New flaws are constantly being discovered on women's bodies. Female genital cosmetic surgery appeared in 1998 and has grown steadily. "The surgeons argued that women attend to genital appearance because of skimpy bikinis, thong underwear, Brazilian waxing, laser hair removal, oral sex, provocative fashion advertising, and internet pornography," Leonore Tiefer, a New York University psychiatry professor, wrote in a journal article last year. The Food and Drug Administration only approved Botox for use on wrinkles in 2002; it's now a cultural staple that has vastly changed our expectations about what a middle-aged woman's face should look like.
This year, we were introduced to "cankles," a derisive term for insufficiently tapered ankles. (Naturally, there's a surgical cure.) Last Thursday, a New York Times Style section article about eyebrows described teenagers seeking professional plucking, waxing and threading at 12 and 13. Older women, it said, are increasingly having hair surgically transplanted to their eyebrows in order to fill them out: 3,484 such procedures were done in 2008.
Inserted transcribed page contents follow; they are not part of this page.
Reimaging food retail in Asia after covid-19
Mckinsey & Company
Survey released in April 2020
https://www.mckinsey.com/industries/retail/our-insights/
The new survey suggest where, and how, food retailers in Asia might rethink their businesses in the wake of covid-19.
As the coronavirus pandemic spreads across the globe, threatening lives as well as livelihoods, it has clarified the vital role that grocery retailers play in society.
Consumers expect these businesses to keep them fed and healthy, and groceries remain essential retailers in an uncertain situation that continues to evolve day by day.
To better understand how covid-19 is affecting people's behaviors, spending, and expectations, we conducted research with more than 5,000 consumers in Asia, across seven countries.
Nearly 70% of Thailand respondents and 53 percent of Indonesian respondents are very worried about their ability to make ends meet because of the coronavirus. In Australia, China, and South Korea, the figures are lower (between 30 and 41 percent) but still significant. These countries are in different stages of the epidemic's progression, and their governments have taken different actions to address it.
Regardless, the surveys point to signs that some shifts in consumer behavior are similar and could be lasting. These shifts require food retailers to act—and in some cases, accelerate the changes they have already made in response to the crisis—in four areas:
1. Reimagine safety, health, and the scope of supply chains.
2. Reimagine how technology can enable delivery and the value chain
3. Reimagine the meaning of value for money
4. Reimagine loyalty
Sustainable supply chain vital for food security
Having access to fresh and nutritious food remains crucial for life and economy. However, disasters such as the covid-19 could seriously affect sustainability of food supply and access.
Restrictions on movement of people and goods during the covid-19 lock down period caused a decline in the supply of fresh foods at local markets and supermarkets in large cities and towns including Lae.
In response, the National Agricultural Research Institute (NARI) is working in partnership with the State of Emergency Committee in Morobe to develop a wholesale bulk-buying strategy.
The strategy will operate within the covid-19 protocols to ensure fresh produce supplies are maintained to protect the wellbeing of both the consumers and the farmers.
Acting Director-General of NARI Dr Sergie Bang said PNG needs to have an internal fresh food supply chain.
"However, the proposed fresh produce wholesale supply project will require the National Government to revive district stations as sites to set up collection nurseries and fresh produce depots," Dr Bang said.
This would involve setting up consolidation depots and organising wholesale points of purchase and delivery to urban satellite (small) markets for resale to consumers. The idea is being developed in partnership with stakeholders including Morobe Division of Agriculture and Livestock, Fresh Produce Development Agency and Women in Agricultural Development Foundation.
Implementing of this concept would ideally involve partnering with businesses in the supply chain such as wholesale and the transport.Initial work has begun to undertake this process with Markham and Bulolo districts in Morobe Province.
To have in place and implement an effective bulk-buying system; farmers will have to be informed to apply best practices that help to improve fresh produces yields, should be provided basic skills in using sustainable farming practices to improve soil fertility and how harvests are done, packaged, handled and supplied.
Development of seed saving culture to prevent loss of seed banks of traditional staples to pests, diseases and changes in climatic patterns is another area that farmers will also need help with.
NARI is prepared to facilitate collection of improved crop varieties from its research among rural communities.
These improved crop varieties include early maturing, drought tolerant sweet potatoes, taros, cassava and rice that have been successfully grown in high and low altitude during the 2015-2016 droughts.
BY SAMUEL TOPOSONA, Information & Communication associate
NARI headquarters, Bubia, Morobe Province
Of course, you probably know a lot of this already -- we all do. It's become so exhausting and repetitive to complain about insane beauty standards that many of us have stopped, even though they keep getting worse. There's something embarrassing about letting it get to you -- what should a women with a life care about body-snarking bloggers or US Weekly? But opting out of a culture and its obsessions isn't easy to do, and so appearance anxiety, and a sense of constant unloving judgment, eats up many women's mental energy.
Naomi Wolf described all this in 1991, in her pathbreaking book The Beauty Myth. "The more legal and material hindrances women have broken through, the more strictly and heavily and cruelly images of female beauty have come to weigh upon us," she wrote. But Wolf was writing before plastic surgery was considered a prerequisite for ongoing employment, before Botox, before ubiquitous Brazilian waxes, before images of natural breasts started seeming like an odd retro novelty. Almost 20 years later, the period Wolf was writing in seems like a prelapsarian paradise of female self-acceptance.
Given the way women perceived as unattractive are treated, it's no wonder so many find the pressure intolerable and seek surgical relief. Laurie Essig, author of a forthcoming book on plastic surgery, recently reported that a third of plastic surgery patients make less than $30,000 a year; many pay for their surgeries with credit cards charging usurious interest rates. Blogging on True/Slant, Essig argues that it's unfair to tax these women further, especially since there's no objective way to figure out which operations are and are not necessary. "'Necessary' is an impossible word when it comes to cosmetic surgery because ultimately, almost none of it is necessary for pure physical survival, but we are social animals who increasingly depend on 'first impressions' to survive," she writes.
There's some truth to what she says, but stretching the term "necessary" to encompass cosmetic surgery means acquiescing to the last decade's most pernicious trends. The more time women are compelled to spend fighting their own bodies, the less they have to fight for anything else.